IBM has announced that has successfully managed to store information in as few as 12 atoms.
The company says that this is at least 100 times denser than today’s hard disk drives and solid state memory chips and is the culmination of 30 years of nanotechnology research.
Using a scanning tunnelling microscope (STM), scientists were able to atomically engineer a group of antiferromagnetically coupled atoms that stored a bit of data for hours at a low temperature.
They took advantage of the magnets inherent alternating spin directions to pack magnetic bits closer together than was previously possible to greatly increase the magnetic storage density without disrupting the state of the neighbouring bits.
IBM says that the ability to manipulate matter atom by atom could lead to the “vital understanding necessary to build smaller, faster and more energy-efficient devices.”
There is widespread consensus that the technology will reach the physical limits of Moore’s Law in the next decade and that alternative approaches are necessary to continue the rapid pace of computing innovation.
Moore’s Law states that the number of transistors on a microchip will double approximately every two years.
Instead of using disk drives that use one million atoms to store a single bit of information, this breakthrough, which may take between five and 10 years to be commercially viable, will enable users and businesses to store 100 times more data in the same place, according to researchers.

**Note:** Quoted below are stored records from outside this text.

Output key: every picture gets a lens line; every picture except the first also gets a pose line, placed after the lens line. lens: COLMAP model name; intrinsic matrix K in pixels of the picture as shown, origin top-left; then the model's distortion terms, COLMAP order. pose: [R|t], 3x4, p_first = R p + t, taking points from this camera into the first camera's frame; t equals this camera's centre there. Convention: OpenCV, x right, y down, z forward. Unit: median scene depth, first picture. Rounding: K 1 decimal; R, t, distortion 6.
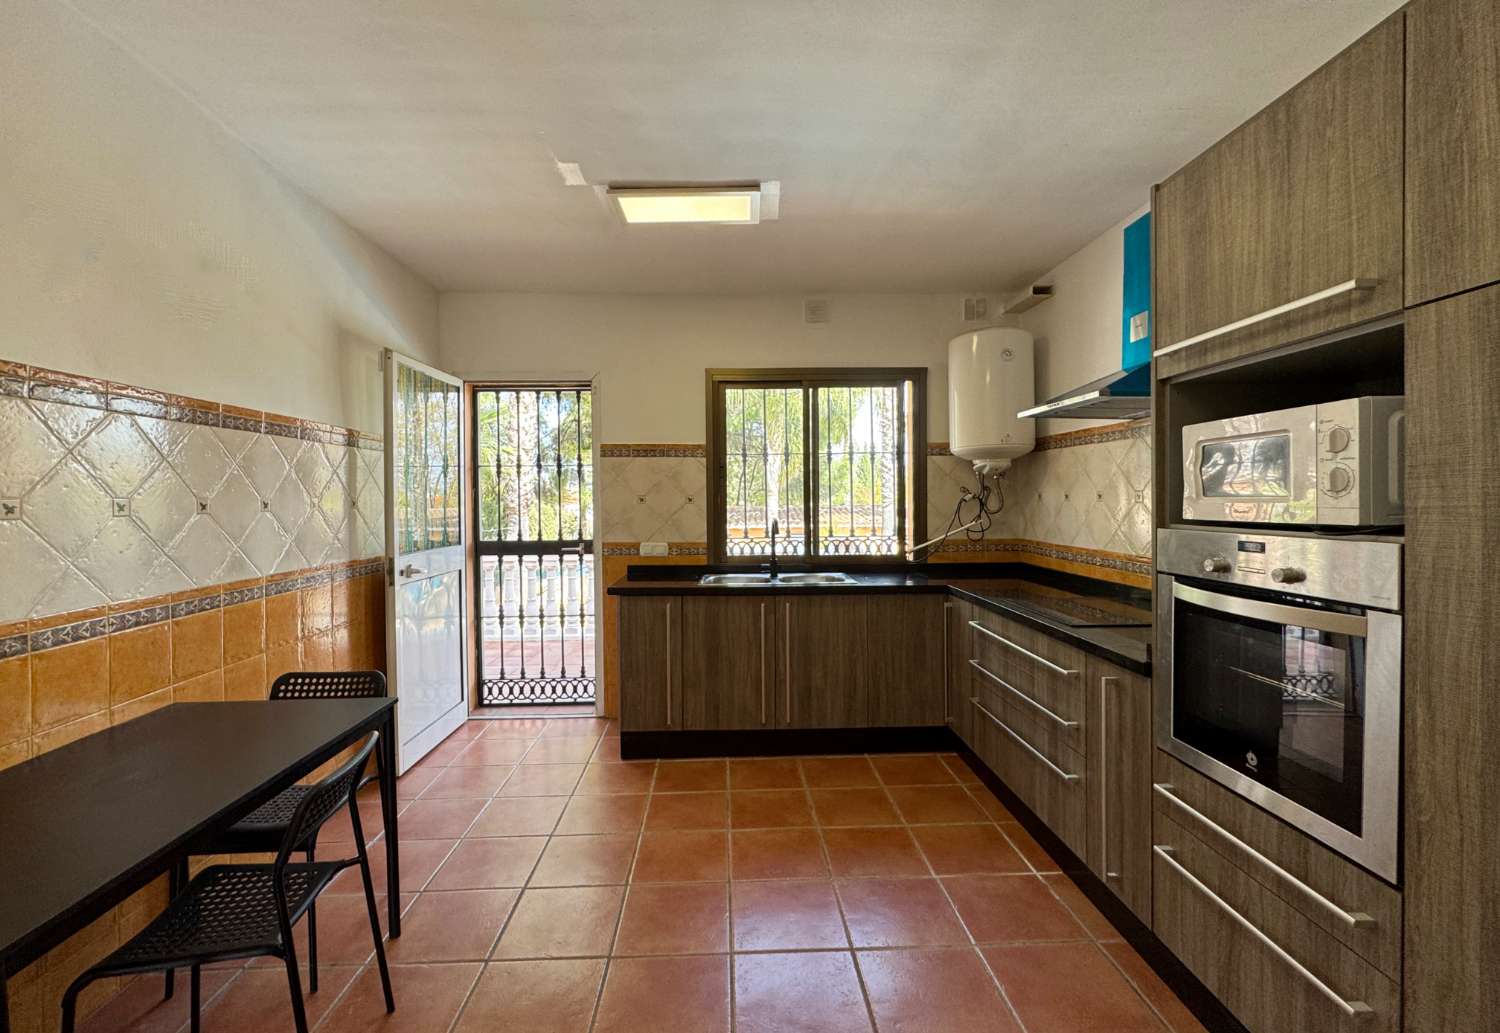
lens RADIAL K [[646.6, 0, 744.7], [0, 646.6, 499.1], [0, 0, 1]] dist [-0.002446, -0.000430]
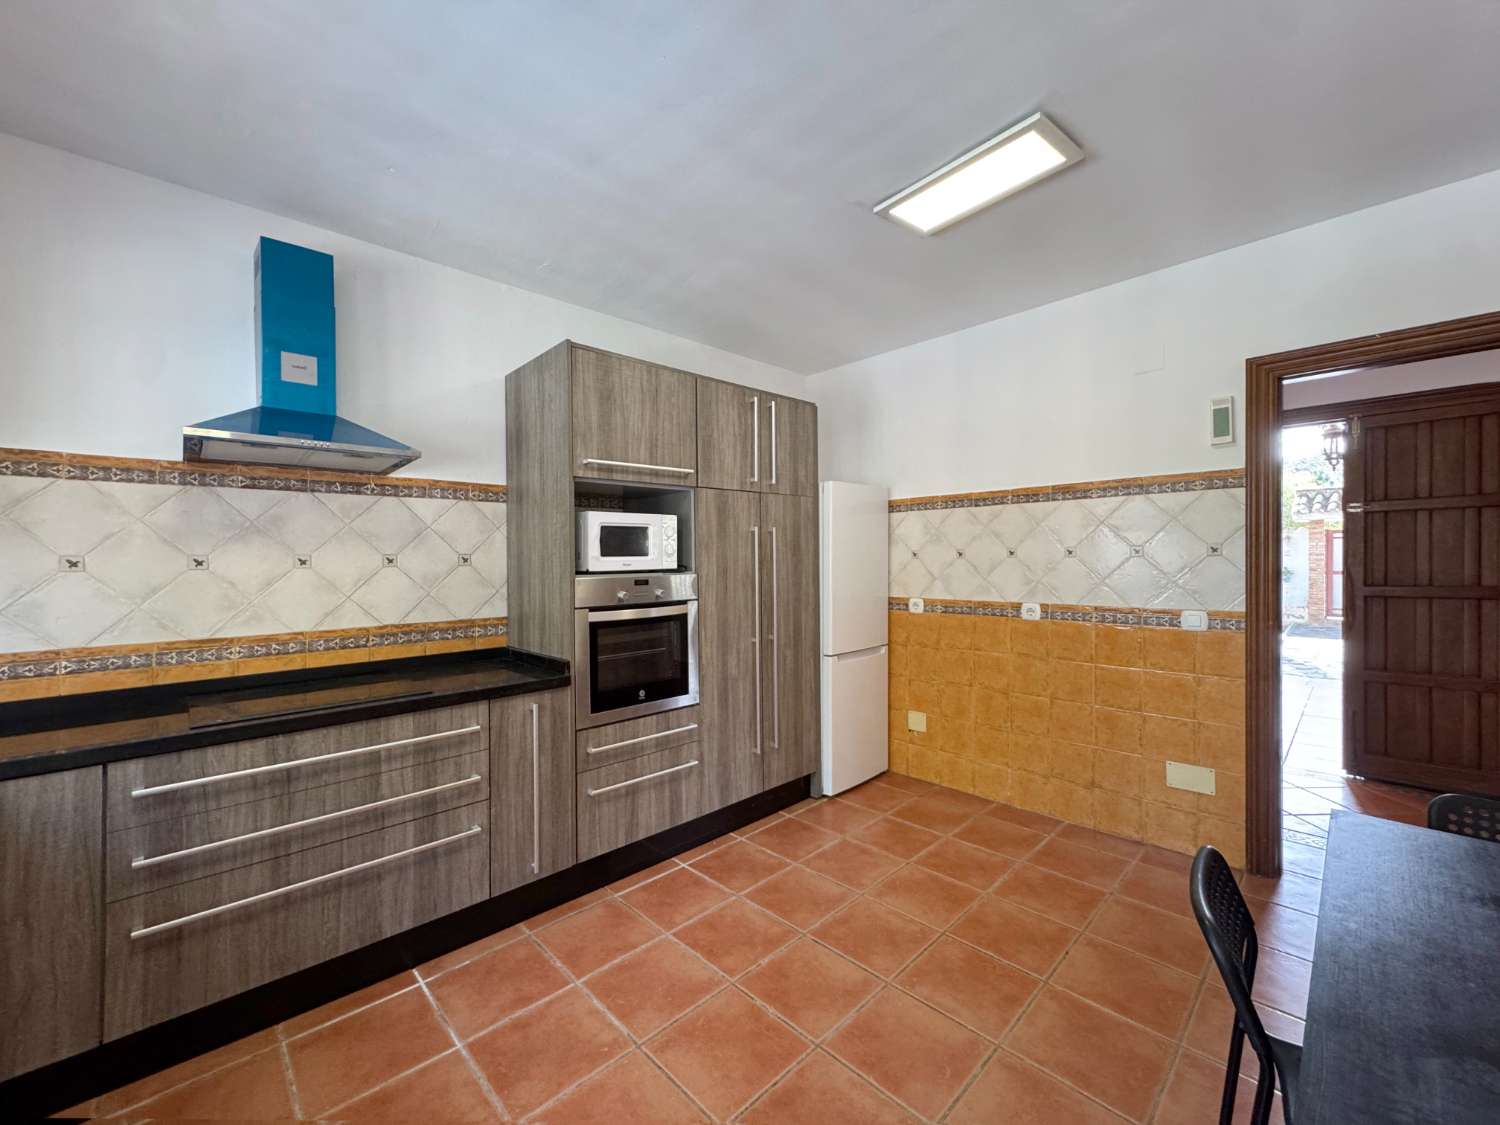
lens RADIAL K [[641.6, 0, 744.0], [0, 641.6, 558.6], [0, 0, 1]] dist [-0.002240, -0.000841]
pose [[-0.685288, 0.010758, 0.728193, -0.344736], [0.017209, 0.999851, 0.001424, 0.001945], [-0.728069, 0.013507, -0.685371, 0.878396]]
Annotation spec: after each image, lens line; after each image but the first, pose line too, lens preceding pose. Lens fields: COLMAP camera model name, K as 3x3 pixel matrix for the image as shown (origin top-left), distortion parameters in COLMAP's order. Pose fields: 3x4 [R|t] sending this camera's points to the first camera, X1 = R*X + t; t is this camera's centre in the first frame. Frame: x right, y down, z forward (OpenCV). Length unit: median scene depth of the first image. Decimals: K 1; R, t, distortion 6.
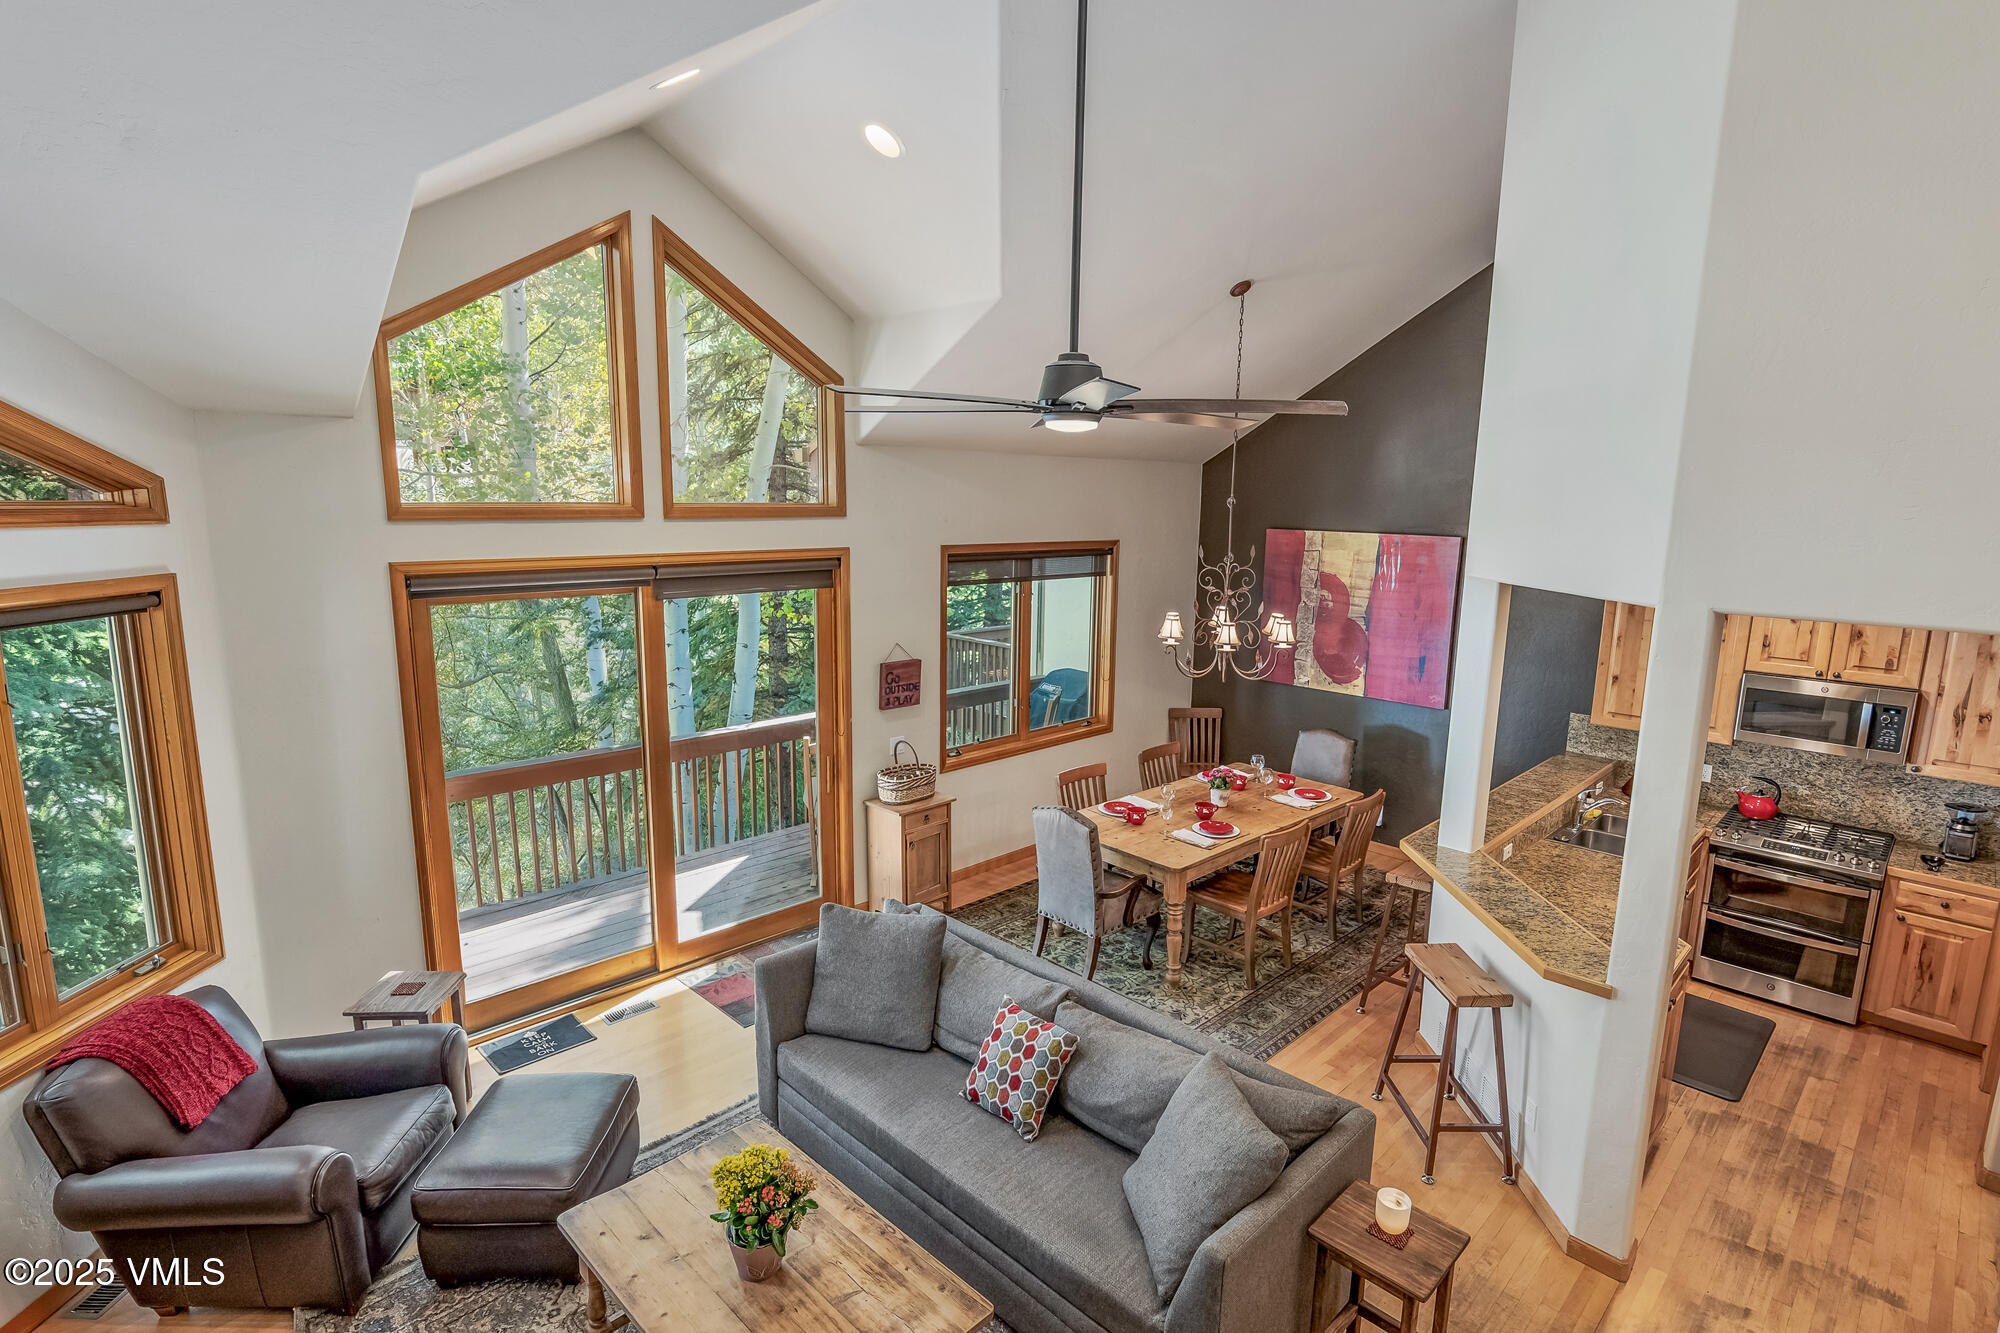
lens RADIAL K [[1005.5, 0, 1003.0], [0, 1005.5, 672.7], [0, 0, 1]] dist [-0.009510, 0.001693]
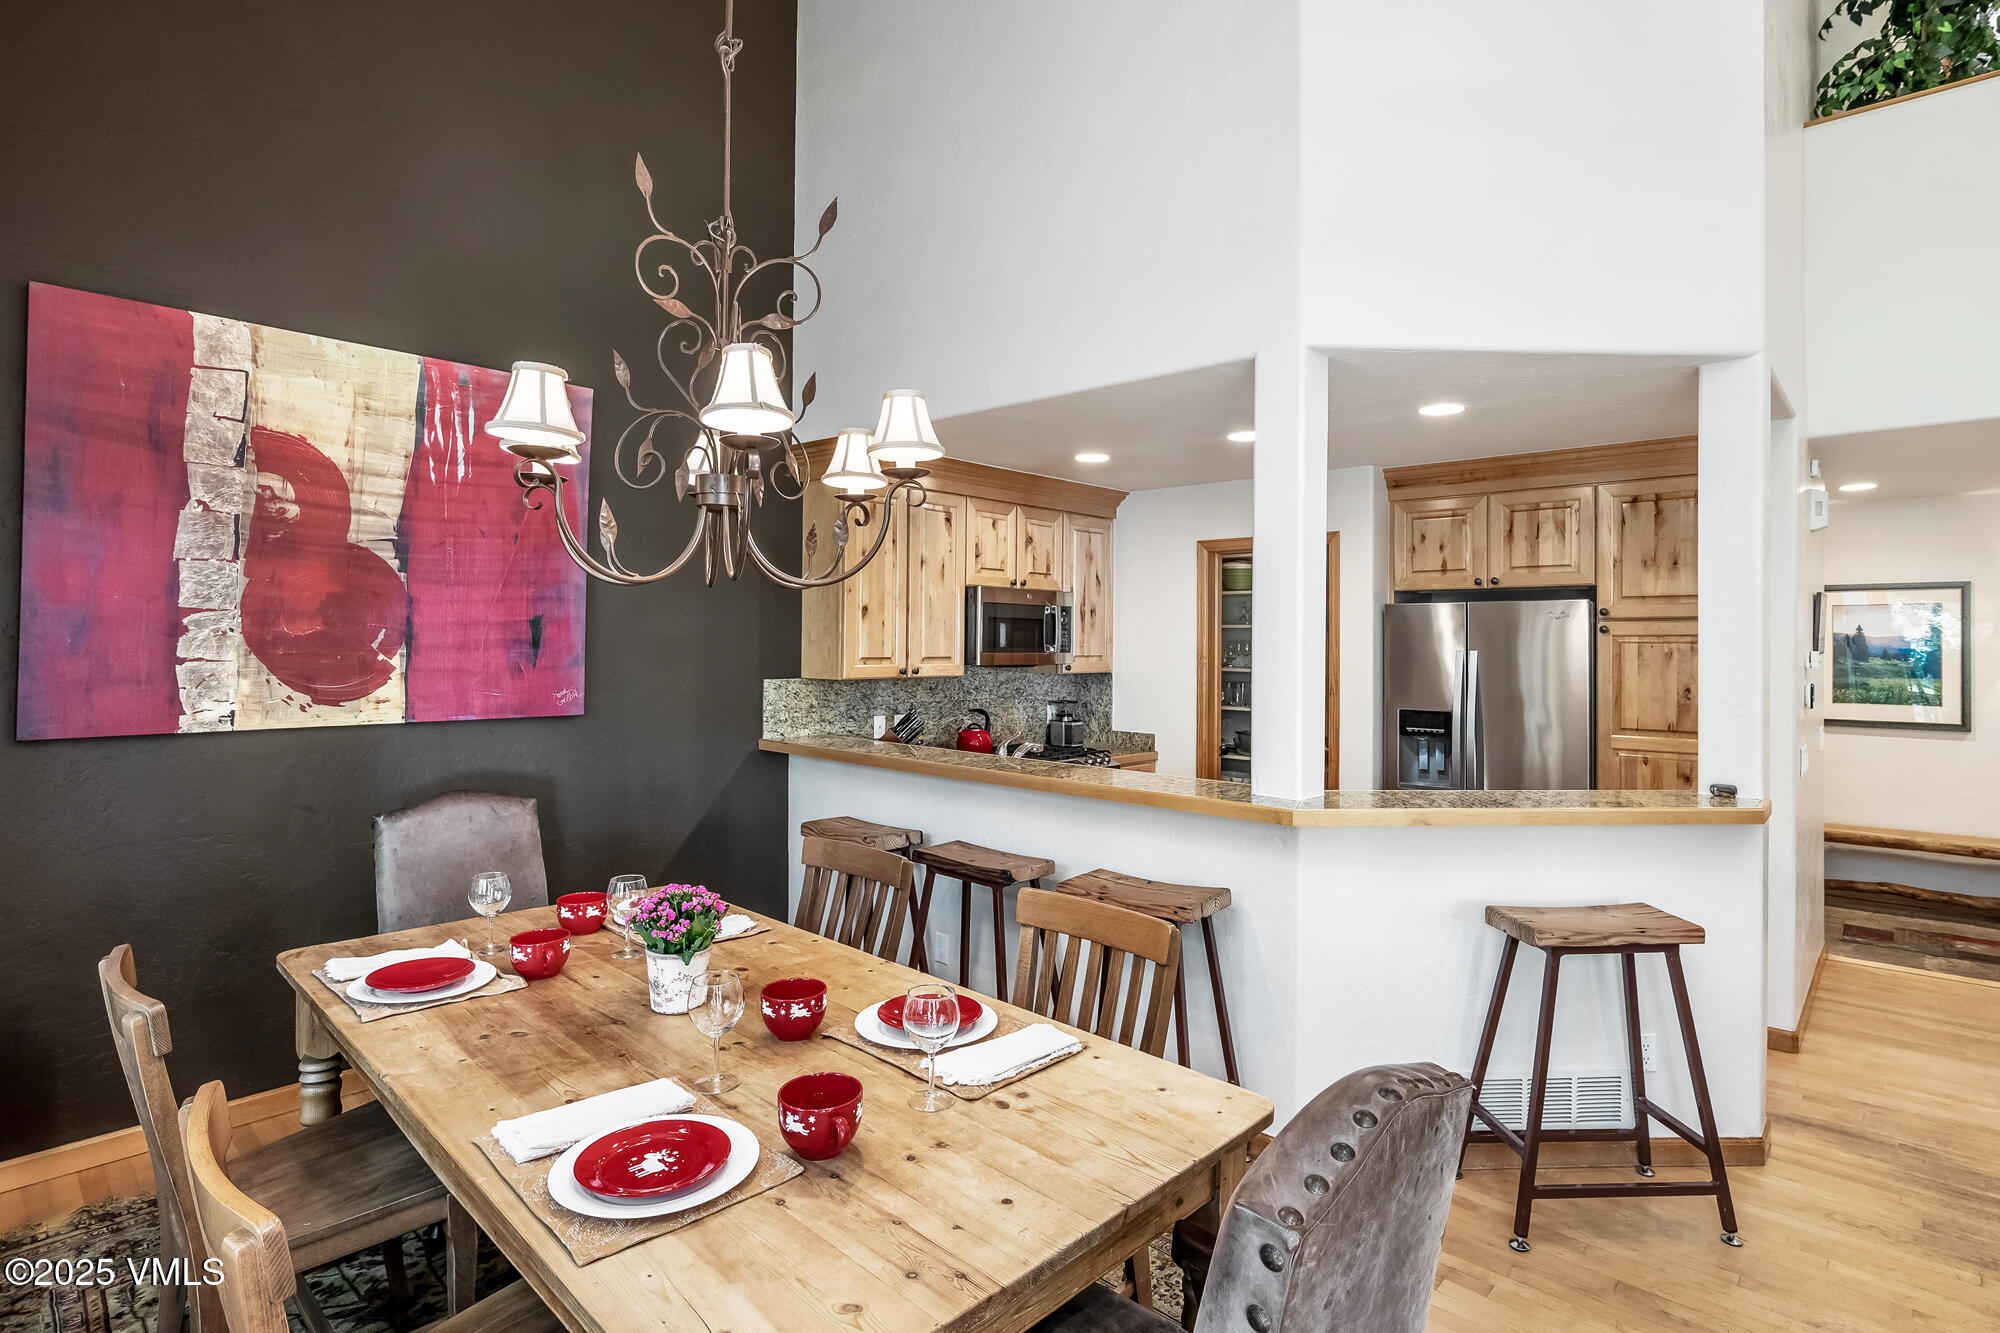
lens RADIAL K [[1005.5, 0, 1031.3], [0, 1005.5, 622.6], [0, 0, 1]] dist [-0.009510, 0.001693]
pose [[-0.047478, -0.000670, 0.998872, -0.090156], [0.170311, 0.985351, 0.008756, 0.023708], [-0.984246, 0.170535, -0.046669, 0.750687]]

“The chip industry will continue its pursuit of incremental scaling in semiconductor technology but, as components continue to shrink, the march continues to the inevitable end point: the atom,” commented Andreas
“We’re taking the opposite approach and starting with the smallest unit – single atoms – to build computing devices one atom at a time,” he added.
The findings build on previous reports by IBM researchers, including one in September 2010 in which a technique that measured how long a single atom could hold data was outlined. Researchers used the STM to study the behaviour of atoms at a speed million times faster than before, which provided the basis for a study to ascertain whether information could be reliably stored on one atom.
At the other end of the scale, researchers at Almaden have also been working on a hard disk system capable of storing 120 petabytes, or more than 120 million gigabytes.